OK, didn't quite understand.
What if I make forms, something like thwarts, out of 2x4s with notches, that will maintain the canoe's shape?
 
I should have been more precise with the previous post, but it was late at night (for me). After the decks and inwales have been removed it would be common for a hull to relax outward, like a clam shell opening. I have no experience with a glassed canoe, but might guess it would be stiffer than non-glassed and may relax less. Some bar clamps over the top, and/or toggle straps around the hull will hold it in, and are more easily moveable than anything screwed to the hull. When you remove those inwales you also loose the holes that tell you where the thwarts and seats were located, so take good measurements so that you know where to drill holes in the new inwales. Replacing badly damaged rib tips can easily be done after cutting a long scarf and epoxying on a white cedar extension. If there is a slightly cracked rib, allowing epoxy to percolate into the crack may be the best & easiest solution.

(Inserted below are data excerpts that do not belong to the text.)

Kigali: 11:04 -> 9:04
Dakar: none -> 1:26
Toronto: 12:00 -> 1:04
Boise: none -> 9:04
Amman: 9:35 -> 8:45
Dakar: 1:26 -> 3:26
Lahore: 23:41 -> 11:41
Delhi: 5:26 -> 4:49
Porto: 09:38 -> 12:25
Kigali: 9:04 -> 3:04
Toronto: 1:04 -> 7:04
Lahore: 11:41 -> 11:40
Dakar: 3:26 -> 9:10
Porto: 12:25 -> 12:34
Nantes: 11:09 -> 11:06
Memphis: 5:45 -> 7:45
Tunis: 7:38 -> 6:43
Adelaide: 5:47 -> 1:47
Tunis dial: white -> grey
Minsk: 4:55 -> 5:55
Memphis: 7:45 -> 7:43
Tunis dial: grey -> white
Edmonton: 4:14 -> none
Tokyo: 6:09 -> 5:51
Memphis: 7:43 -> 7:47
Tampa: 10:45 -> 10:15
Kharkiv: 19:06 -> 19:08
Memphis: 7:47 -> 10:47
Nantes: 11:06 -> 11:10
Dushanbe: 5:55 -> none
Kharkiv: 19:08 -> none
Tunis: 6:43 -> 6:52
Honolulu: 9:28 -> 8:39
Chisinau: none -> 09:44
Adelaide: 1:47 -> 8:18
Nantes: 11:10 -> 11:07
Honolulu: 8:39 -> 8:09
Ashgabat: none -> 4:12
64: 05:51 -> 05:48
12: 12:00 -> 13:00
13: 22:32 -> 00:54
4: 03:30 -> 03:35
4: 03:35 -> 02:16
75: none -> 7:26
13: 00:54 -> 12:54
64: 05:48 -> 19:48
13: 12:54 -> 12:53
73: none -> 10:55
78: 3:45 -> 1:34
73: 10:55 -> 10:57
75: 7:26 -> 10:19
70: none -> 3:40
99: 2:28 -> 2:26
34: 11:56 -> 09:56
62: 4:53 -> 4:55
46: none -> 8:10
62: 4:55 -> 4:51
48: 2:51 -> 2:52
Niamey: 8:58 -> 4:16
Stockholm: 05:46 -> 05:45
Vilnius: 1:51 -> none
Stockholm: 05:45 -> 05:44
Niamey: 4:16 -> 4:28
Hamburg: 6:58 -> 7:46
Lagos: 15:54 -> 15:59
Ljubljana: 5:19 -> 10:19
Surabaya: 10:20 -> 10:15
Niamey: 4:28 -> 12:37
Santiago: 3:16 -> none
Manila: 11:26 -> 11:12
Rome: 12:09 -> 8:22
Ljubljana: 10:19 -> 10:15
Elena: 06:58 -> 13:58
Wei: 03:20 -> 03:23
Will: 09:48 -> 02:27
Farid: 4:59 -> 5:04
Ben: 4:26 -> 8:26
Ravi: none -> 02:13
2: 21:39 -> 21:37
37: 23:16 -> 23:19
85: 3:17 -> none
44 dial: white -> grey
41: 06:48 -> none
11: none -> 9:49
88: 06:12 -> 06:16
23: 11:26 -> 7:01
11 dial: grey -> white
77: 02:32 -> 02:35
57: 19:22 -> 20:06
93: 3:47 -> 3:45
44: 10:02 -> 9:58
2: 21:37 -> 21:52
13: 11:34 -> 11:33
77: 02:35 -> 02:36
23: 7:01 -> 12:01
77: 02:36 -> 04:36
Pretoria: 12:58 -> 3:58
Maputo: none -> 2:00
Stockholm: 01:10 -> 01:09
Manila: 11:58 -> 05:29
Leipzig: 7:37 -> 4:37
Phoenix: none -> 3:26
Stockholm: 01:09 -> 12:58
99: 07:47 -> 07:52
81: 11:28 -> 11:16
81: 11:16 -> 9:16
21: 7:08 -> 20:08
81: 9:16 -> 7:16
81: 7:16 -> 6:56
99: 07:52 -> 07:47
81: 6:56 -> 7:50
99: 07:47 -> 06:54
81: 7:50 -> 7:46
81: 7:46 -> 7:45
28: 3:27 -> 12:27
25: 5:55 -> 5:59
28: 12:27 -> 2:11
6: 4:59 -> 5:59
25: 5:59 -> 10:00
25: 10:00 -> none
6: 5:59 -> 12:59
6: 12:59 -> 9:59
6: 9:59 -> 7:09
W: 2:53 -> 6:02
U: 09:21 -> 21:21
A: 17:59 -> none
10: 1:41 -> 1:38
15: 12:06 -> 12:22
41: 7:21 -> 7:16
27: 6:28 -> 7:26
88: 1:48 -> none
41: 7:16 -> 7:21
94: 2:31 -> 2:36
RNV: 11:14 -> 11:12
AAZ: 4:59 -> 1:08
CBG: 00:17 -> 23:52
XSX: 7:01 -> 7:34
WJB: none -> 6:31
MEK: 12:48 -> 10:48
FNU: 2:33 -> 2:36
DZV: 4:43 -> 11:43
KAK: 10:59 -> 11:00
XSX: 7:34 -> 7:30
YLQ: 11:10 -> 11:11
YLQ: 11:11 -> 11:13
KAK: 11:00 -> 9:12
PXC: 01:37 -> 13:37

If there is a badly broken rib or several cracks on a single rib, I would rough the surface (60 grit or coarser), removing varnish but not sanding so vigorously as to remove the tack tips, then laminate a strip of white cedar over the top using epoxy to tie everything together. This is just an idea - I haven't done it. TM..
 
It looks to me like you don't need to totally remove the inwales. You could much more easily just scarf a shorter piece in at the ends and replace the decks.
 
It looks to me like you don't need to totally remove the inwales. You could much more easily just scarf a shorter piece in at the ends and replace the decks.
Agree....fix what needs to be fixed and don't make problems where there aren't already problems.
Repairs on a glass canoe are going to be a kludge so it's a roll your own initiative.